NY連銀の景気指数の数字の見方はとても簡単です。プラスなら(前月に比べて)景気が拡大、マイナスなら景気縮小と見ます。
前回3月の調査では、製造業の景気はマイナスを記録していました。景気後退時でなくても一時的にマイナスになることは過去にもあったのですが、やや不安の残る結果でした。
>>「景気悪化」を示したNY連銀の製造業景気指数(22年3月16日)
しかし、今月のNY連銀製造業指数は大幅に改善されています。
- 予想:1.0
- 結果:24.6(前回マイナス11.8)
3月の景気指数がマイナスに沈んだこと、そして4月に大きく景気が回復しているのですが、これは何があったのでしょうか。
興味深いので、少しだけ考えて見ることにします。
景気の回復の要因はウクライナ戦争対応の落ち着き
先月3月が大幅に景気が低迷して、4月には反対に大きく改善した要因はなんだったのでしょうか。
私の考えではアメリカの製造業がウクライナ戦争の混乱から、落ち着きを取り戻したのだと思っています。
前回景気指数がマイナスになった3月の調査時期を見てみると、3月2日から3月9日でこれはウクライナ戦争が始まってからわずか2週間目のことでした。
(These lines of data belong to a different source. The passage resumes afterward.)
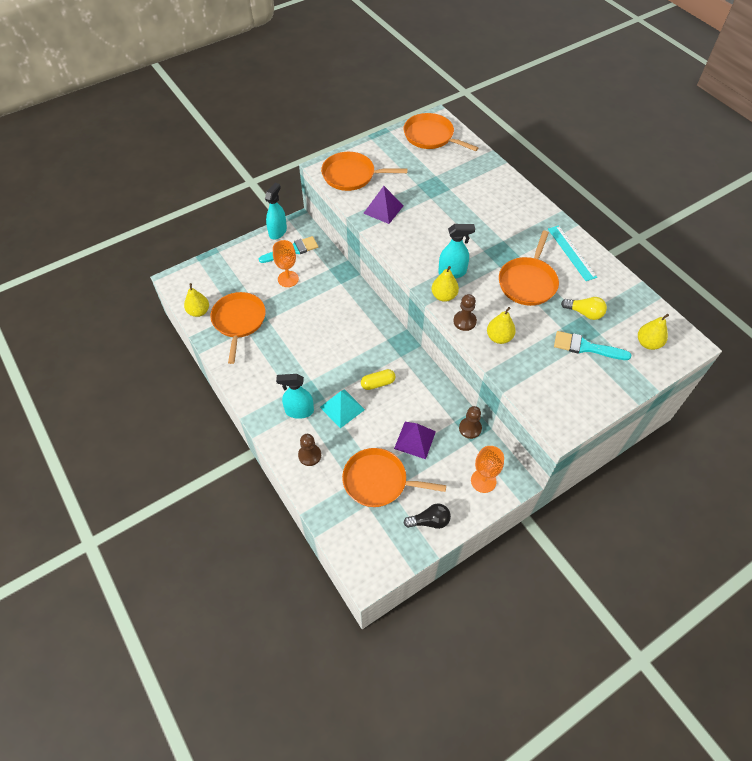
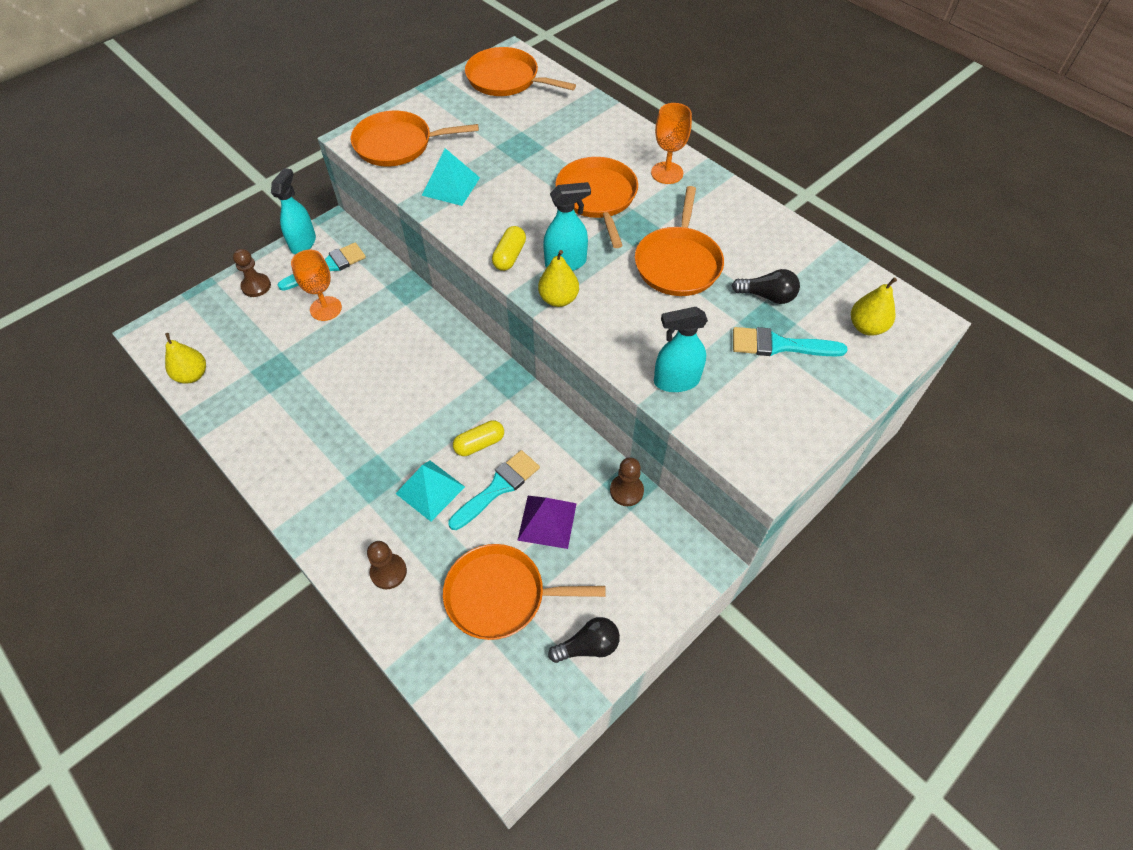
camera: 10 degrees left, 0 degrees up
(239, 321) = (256, 381): orange pan -> orange pan (597, 197)
(299, 411) = (364, 504): turquoise spray bottle -> turquoise spray bottle (676, 381)
(383, 209) = (451, 186): purple pyramid -> turquoise pyramid
(386, 413) = (498, 488): none -> turquoise brush
(416, 262) = (509, 256): none -> yellow capsule
(464, 321) = (595, 332): brown pawn -> brown pawn (256, 286)
(483, 481) = (659, 568): orange goblet -> orange goblet (667, 173)
(499, 337) = (650, 349): yellow pear -> none
(571, 252) = (732, 213): turquoise ruler -> none
(584, 313) = (767, 296): yellow light bulb -> black light bulb

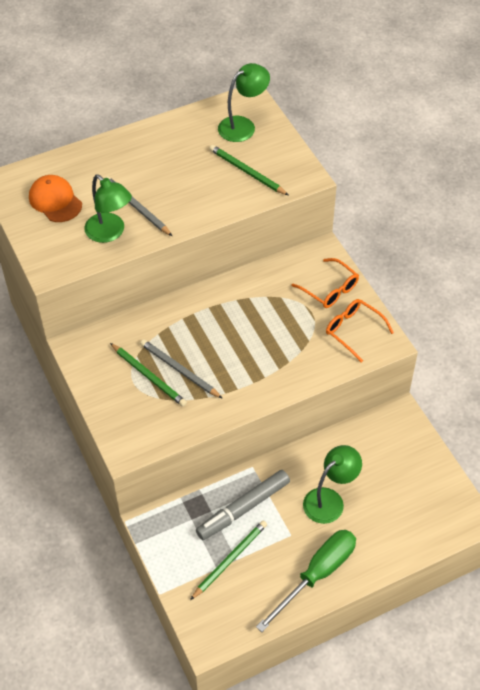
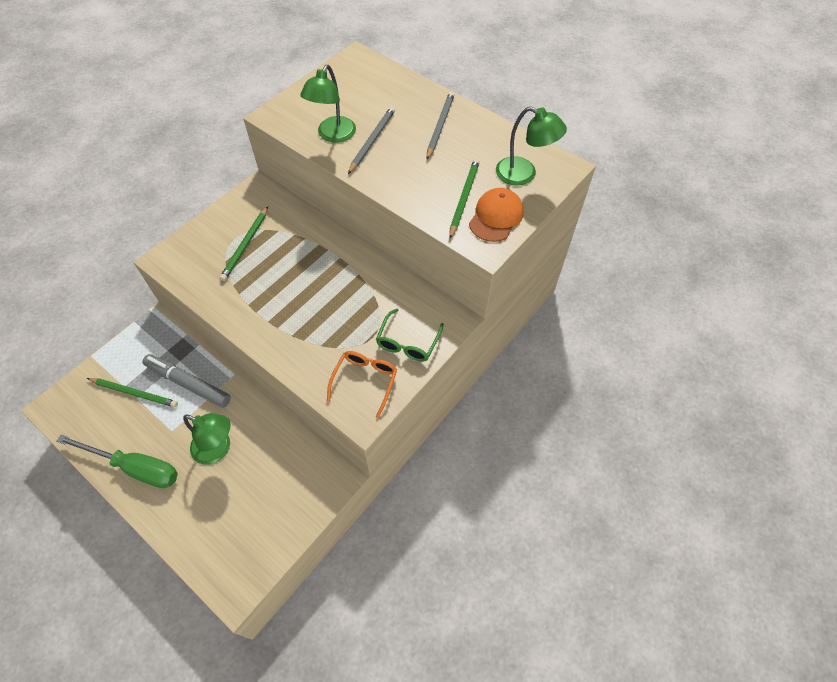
camera: 65 degrees right, 5 degrees up
(55, 201) = (351, 91): orange cap -> orange cap (496, 217)
(179, 370) = (260, 263): grey pencil -> grey pencil (440, 126)
(330, 290) = (407, 343): orange glasses -> green glasses

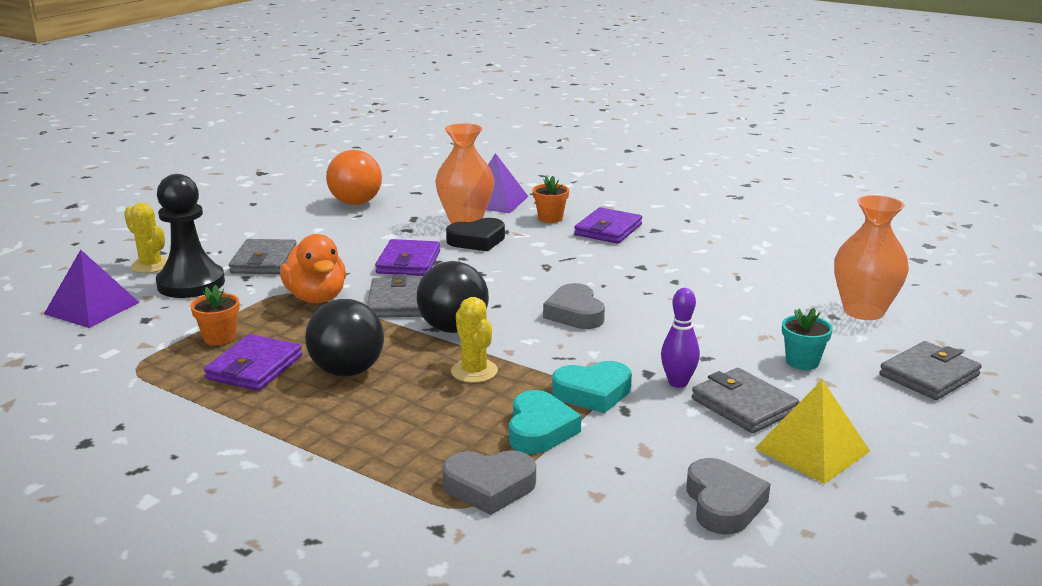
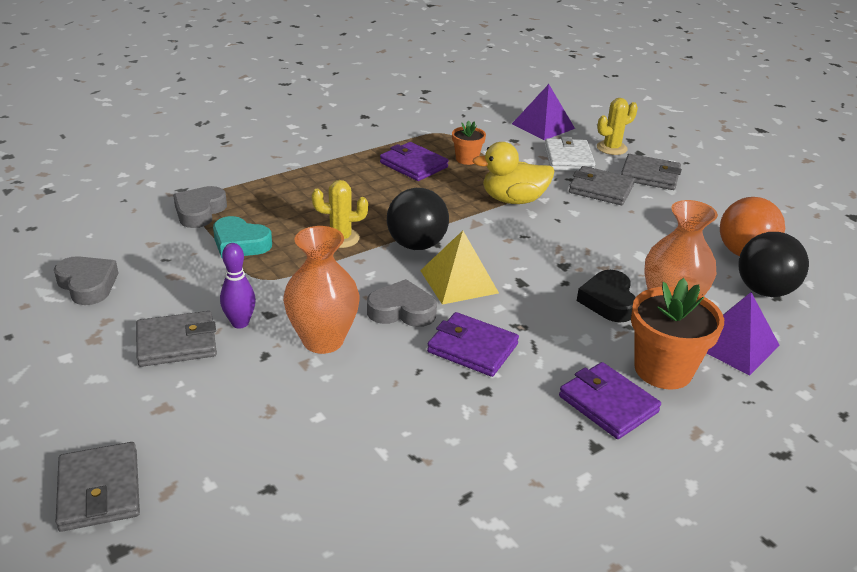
camera: 110 degrees right, 10 degrees up
(191, 283) = (568, 158): black pawn -> white wallet
(316, 298) = (513, 200): orange duck -> yellow duck
(347, 371) = (382, 193): black ball -> black ball (764, 290)
(398, 302) = (483, 231): grey wallet -> grey wallet (650, 176)
(408, 262) = (567, 252): purple wallet -> purple wallet (472, 348)
(550, 218) = (663, 370): orange flower pot -> orange flower pot, size x1.82
(593, 393) = (264, 278): turquoise heart -> none
(723, 503) = (88, 285): grey heart -> grey heart turned 150 degrees counterclockwise
(802, 362) = (205, 411): turquoise flower pot -> none
(812, 450) = (90, 350): yellow pyramid -> yellow pyramid (458, 281)
(863, 311) = (257, 523): orange vase -> orange vase (323, 340)

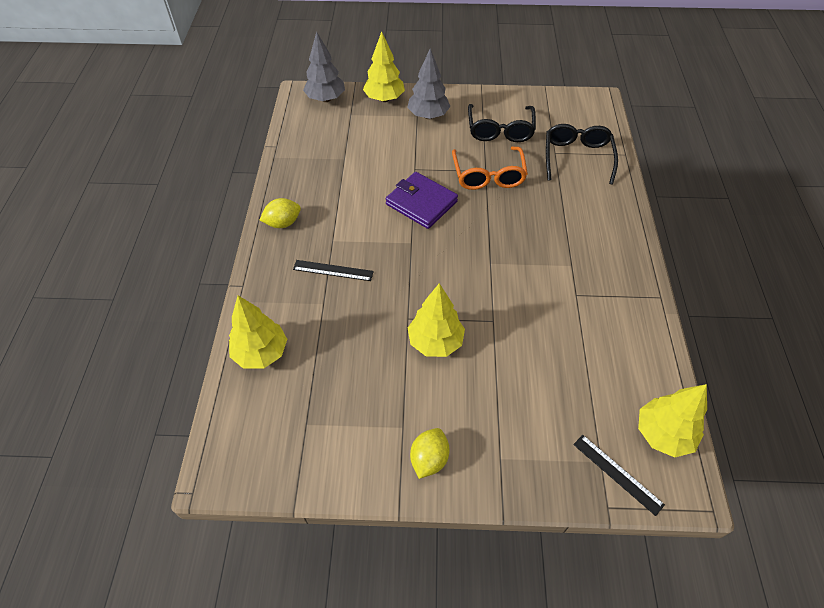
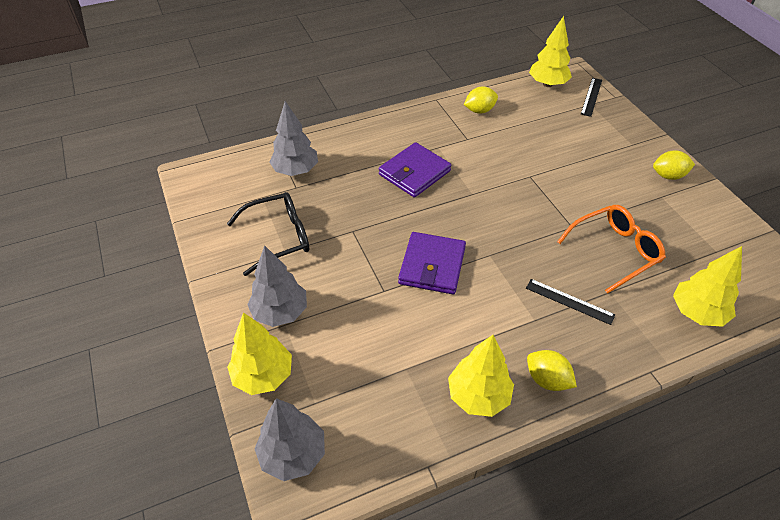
camera: 115 degrees left, 5 degrees down
(333, 270) = (569, 301): black ruler -> black ruler turned 45 degrees counterclockwise
(435, 342) = (579, 202): yellow tree -> yellow tree (478, 396)
(488, 176) = (359, 226): orange glasses -> orange glasses (615, 251)
(539, 232) = (414, 173): none -> purple wallet
(577, 157) = (296, 171): black glasses -> grey tree
(625, 328) = (479, 110): none -> yellow lemon

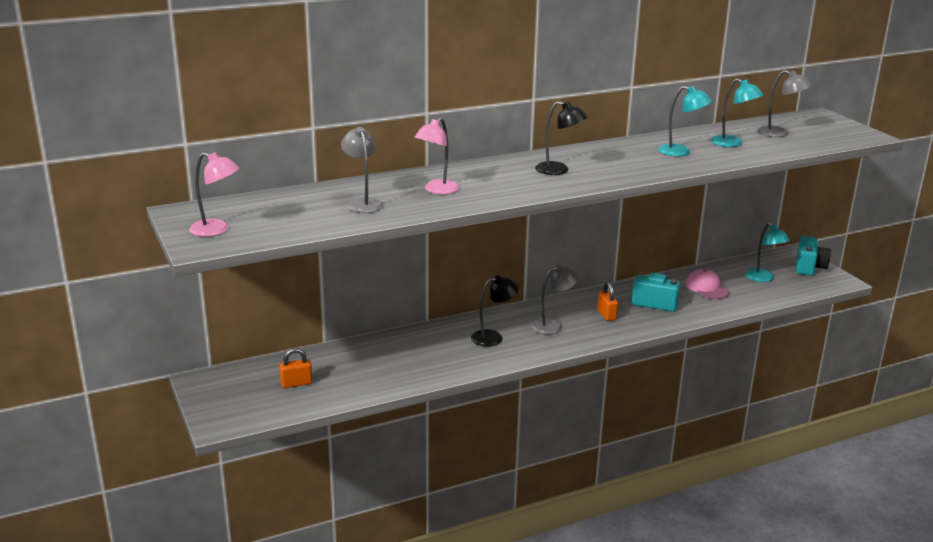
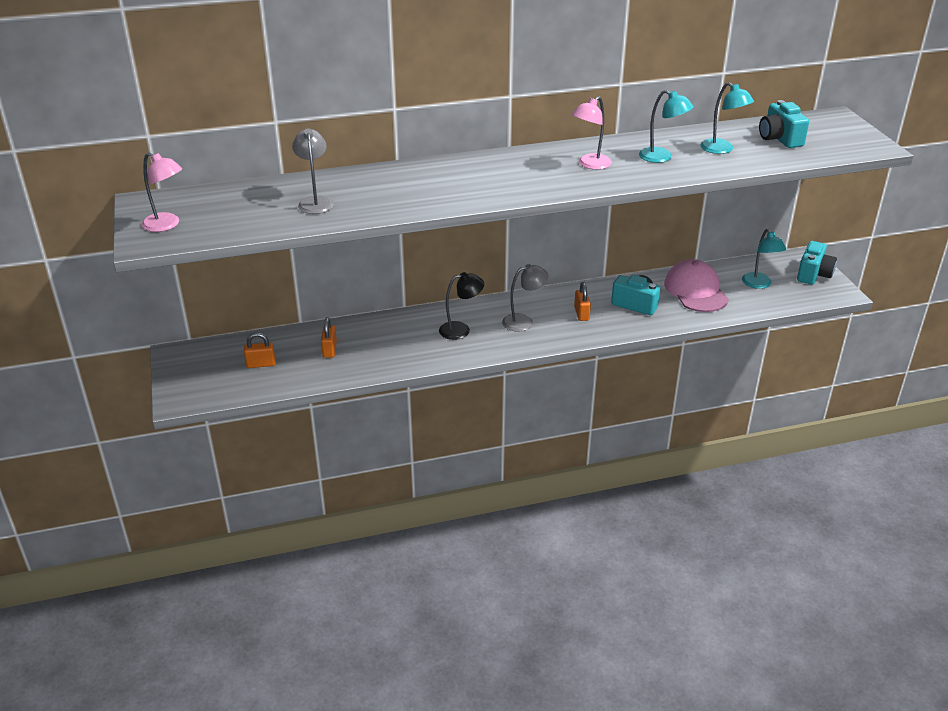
camera: 10 degrees right, 10 degrees up
(365, 365) = (329, 350): none -> orange padlock
(437, 190) = (393, 191): pink lamp -> pink lamp (590, 165)
(559, 170) = (525, 173): black lamp -> none
(707, 288) = (695, 291): pink cap -> pink cap, size x1.54
(779, 133) = (779, 139): grey lamp -> turquoise camera

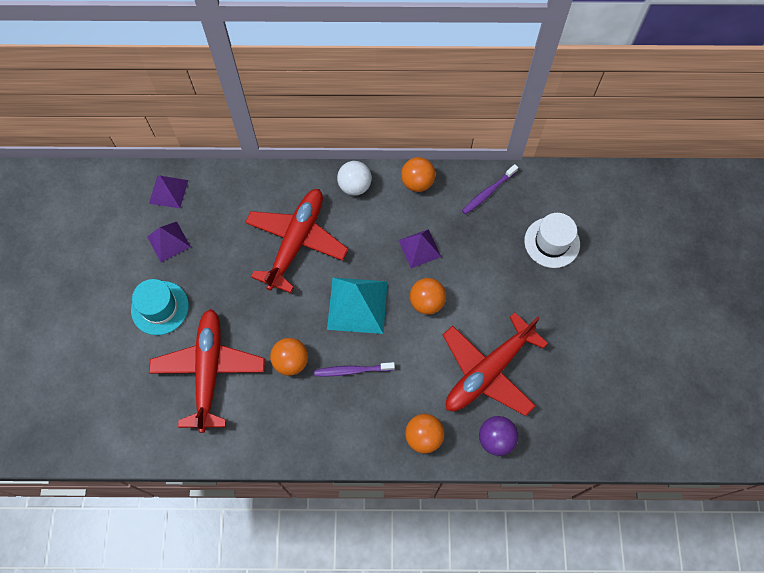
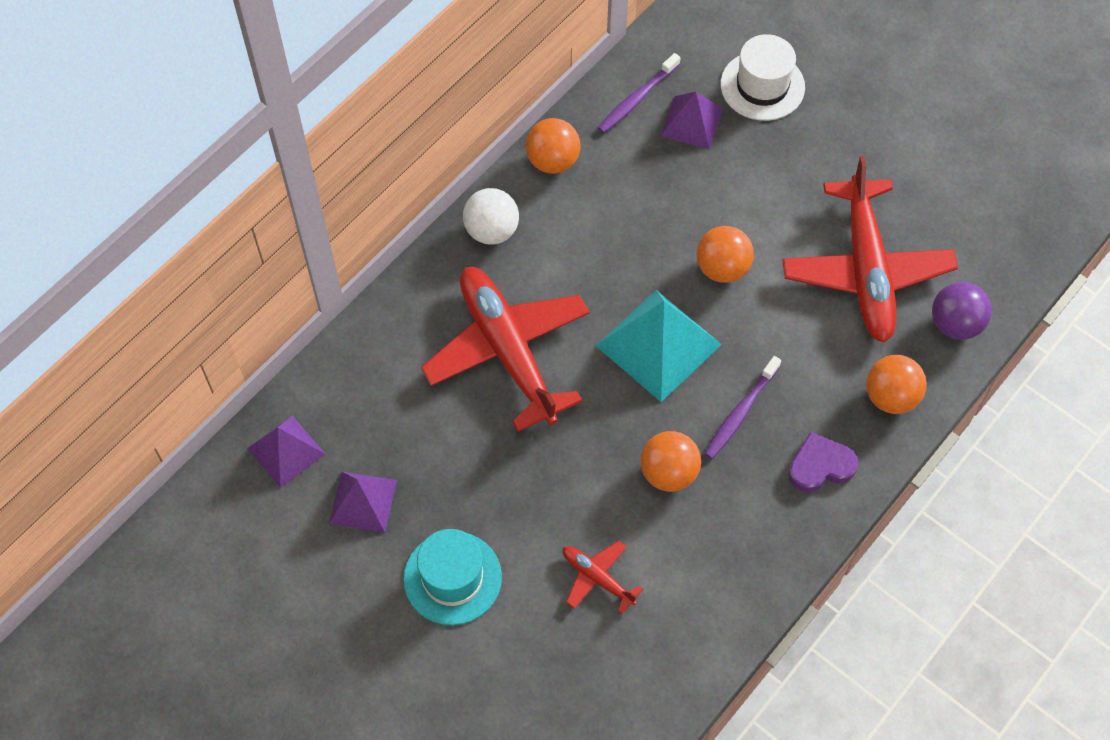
camera: 50 degrees left, 5 degrees down
(209, 371) = (597, 578): red plane -> red plane, size x0.45
(354, 430) = (820, 466): none -> purple heart
(419, 248) = (644, 223): purple pyramid -> purple pyramid (691, 122)
(488, 192) = (637, 98): purple toothbrush -> purple toothbrush turned 45 degrees clockwise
一方で、大きく数字が前回から改善した4月の調査期間は4月4日から11日の調査で、この間には戦争による混乱から立ち直り始めたと見えます。
考え方のアップデート
前回の3月のデータが公開されたときには、「景気指数のマイナス一時的かも知れないし、景気後退の兆候かも知れない」というようなことをブログに書きました。
しかし、4月のデータを見て、3月の景気指数のマイナスはアメリカの景気後退の予兆ではなく、ウクライナ戦争の影響を受けたものだったと考えを改めました。
3月の景気の不調が一時的なものだったのなら、アメリカの景気後退が始まるまでにはしばらく時間がかかるのかも知れません。それなら景気後退が起こるまで続くと思われる政策金利の引き上げ(利上げ)は、今後も続くのだろうと思います。
先月までは、「アメリカの景気後退が近いなら市場の投資家が予想しているほど利上げはできずに、株が上昇するチャンスはある」と書いたのですが、このチャンスは少し遠のいた印象です。
インフレの収束はまだ見えていない
また、最近いろいろな投資家からアメリカの物価上昇は3月でピークを超えたという話が聞こえますが、NY連銀の調査を見ると少なくとも製造現場では4月も物価は上昇しているようです。
4月の製造業が支払った価格は、過去最高を記録しました。
また、NY連銀の調査では6ヶ月先の見通しも発表しているのですが、価格指数の見通しは前月からわずか0.2ポイントしか減少せず、最高値圏にとどまり続けています。
この長引くインフレを抑えるために、金融引き締めをしなければいけないことを考えると、米国株も米国債も売られやすい展開はもう少し続くのかなと考えてしまいます。